Objectives Diagnostic radioiodine WBS and FDG PET/CT scans both play an important role in the management of higher-risk DTC. Generally one or the other is performed as part of the management of DTC patients, but for several years our institution has offered a protocol in which both of these scans are performed sequentially with stimulation either by thyroid hormone withdrawal (THW) or with the use of recombinant human Thyroid Stimulating Hormone (rhTSH). This protocol was performed on a small subset of our higher-risk patients in which the referring endocrinologist felt that the added information and the abbreviated nature of the scan combination were favored over the usual standard of care. Following adequate stimulation with either THW or with two intramuscular injections of rhTSH, the patient undergoes a PET/CT of the whole body followed by a dedicated, delayed PET/CT of the neck. Upon successful completion of this scan, the patient is administered radioiodine (RAI), 123I or 131I, orally and then returns 24 hours following a 123I dose or 48 hours after a 131I dose to receive a WBS. Baseline and stimulated thyroglobulin (Tg) levels are obtained to assist with diagnosis. These studies are usually temporally separated, often done on separate weeks and with repeated stimulation, particularly with the use of rhTSH.

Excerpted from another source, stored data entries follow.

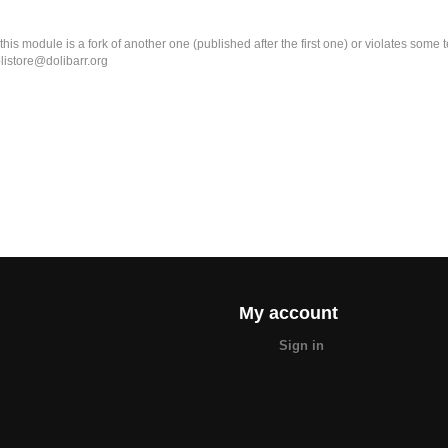
k this module is a fork of another one (published after the first one) or violates som
olistore@dolibarr.org
My account
Sign in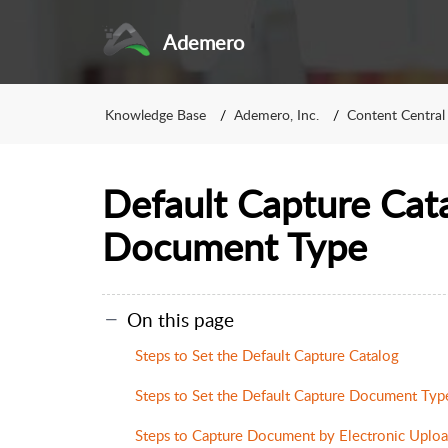
Ademero
Knowledge Base
Ademero, Inc.
Content Central
Default Capture Cat
Document Type
On this page
Steps to Set the Default Capture Catalog
Steps to Set the Default Capture Document Typ
Steps to Capture Document by Electronic Uplo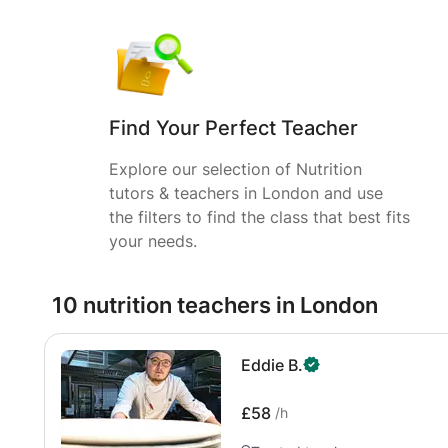
Find Your Perfect Teacher
Explore our selection of Nutrition
tutors & teachers in London and use
the filters to find the class that best fits
your needs.
10 nutrition teachers in London
Eddie B.
£58
/h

Methods Thirty randomly selected studies were analyzed over a 3-year period from November 2011 through October 2015. All studies were performed on a single PET/CT camera and one of two gamma cameras. Collected data included demographic information, PET/CT and WBS results, Tg levels, additional radiographic data, and clinical information in an effort to ascertain the benefits of the combined scans over either scan alone.

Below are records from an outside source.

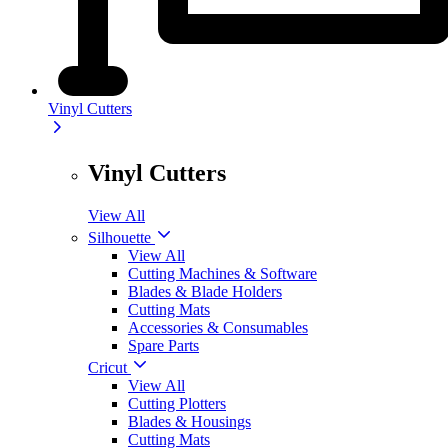
Vinyl Cutters
Vinyl Cutters
View All
Silhouette
View All
Cutting Machines & Software
Blades & Blade Holders
Cutting Mats
Accessories & Consumables
Spare Parts
Cricut
View All
Cutting Plotters
Blades & Housings
Cutting Mats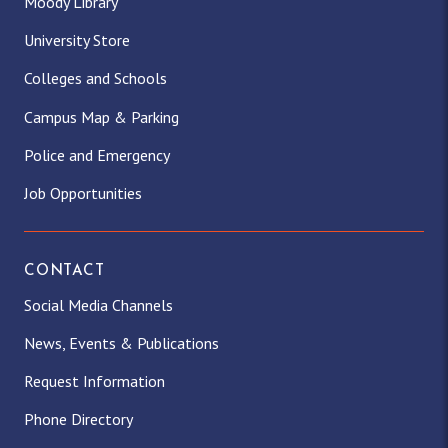
Moody Library
University Store
Colleges and Schools
Campus Map & Parking
Police and Emergency
Job Opportunities
CONTACT
Social Media Channels
News, Events & Publications
Request Information
Phone Directory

Results The patients who underwent this sequential protocol were predominantly female (22/30) and ranged in age from 20 to 78 years (mean 49.4). All had DTC, with 27 diagnosed with papillary thyroid cancer (PTC), including one with Struma Ovarii, two with follicular thyroid cancer (FTC), and one with components of both PTC and FTC. All but one underwent rhTSH stimulation. The majority were TNM stage 1 (20/30) at initial diagnosis, although five were stage 2, one was stage 3, and four were stage 4. The primary indication for the combination of studies was the clinical or pathological aggressive features of the disease, and the time from diagnosis to scan ranged from 0.3 to 18 years (mean 6.9). All but two had been treated with 131I in the past. Residual or recurrent disease was diagnosed either clinically or by tissue confirmation in eleven patients, one of whom was also diagnosed with a new secondary malignancy (papillary urothelial carcinoma). PET/CT proved very sensitive, accurately detecting all of these cases. PET/CT proved relatively nonspecific, identifying multiple suspicious findings not subsequently confirmed as disease. WBS proved less sensitive, detecting only four of those with disease, although only three false positives were noted with WBS. WBS demonstrated a benefit accurately showing a good response to therapy and predicting RAI distribution following therapy. Stimulated Tg levels accurately detected six patients with disease; three of the patients not detected in this manner had Tg antibodies, although one patient with biopsy proven PTC demonstrated no detectable Tg stimulation.

Conclusions Sequential stimulated WBS and PET/CT provides a valuable tool at our institution for rapidly and efficiently evaluating higher-risk DTC patients. PET/CT proved highly sensitive, if unspecific by itself. WBS was relatively insensitive, unsurprising given the patient population, although did demonstrate other clinical benefits. Tg levels were relatively specific, but complicated by antibodies. We continue to offer this exam as a valued tool for our endocrinologists.